# Exercise goal:
Using the data below, return every line that holds the word "none".

# Records shown:
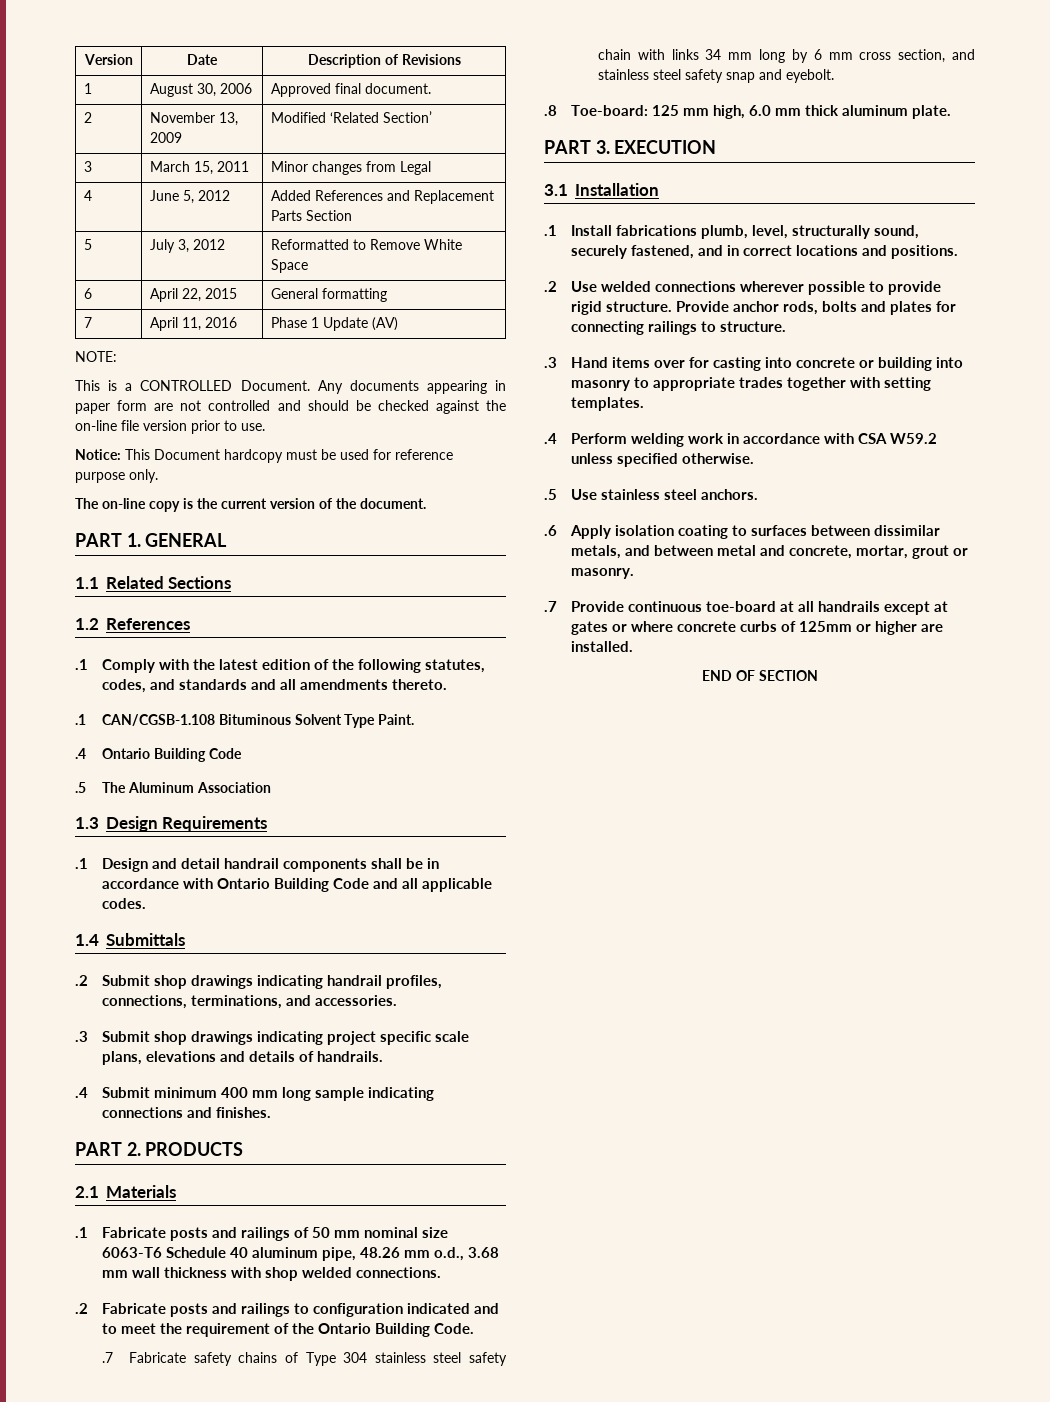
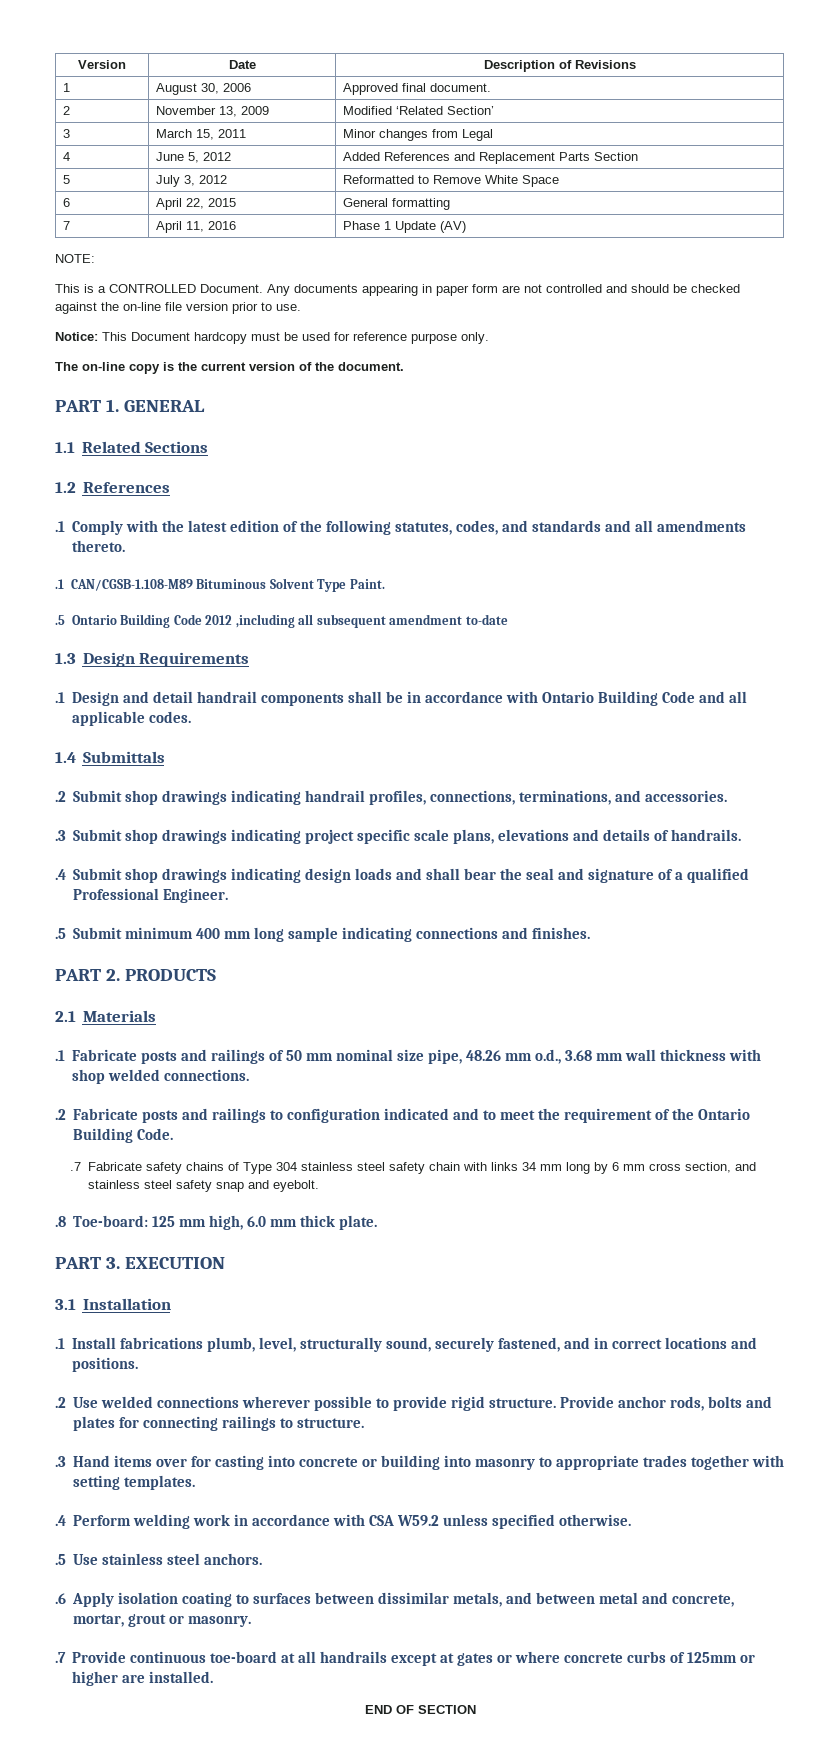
[102,714,216,726] CAN/CGSB-1.108 -> [70,579,193,591] CAN/CGSB-1.108-M89
[75,748,242,762] [75,782,271,793] .4 Ontario Building Code // .5 The Aluminum Association -> [55,614,508,628] .5 Ontario Building Code 2012 ,including all subsequent amendment to-date
(151, 1092) none -> [124,868,750,883] [72,888,228,903] [55,927,122,939] shop drawings indicating design loads and shall bear the seal and signature of a qualified Professional Engineer. // .5 Submit
[102,1247,319,1258] 6063-T6 Schedule 40 aluminum -> (424, 1055) none
[842,105,909,116] aluminum -> (335, 1221) none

# Result for this task:
(151, 1092) none -> [124,868,750,883] [72,888,228,903] [55,927,122,939] shop drawings indicating design loads and shall bear the seal and signature of a qualified Professional Engineer. // .5 Submit
[102,1247,319,1258] 6063-T6 Schedule 40 aluminum -> (424, 1055) none
[842,105,909,116] aluminum -> (335, 1221) none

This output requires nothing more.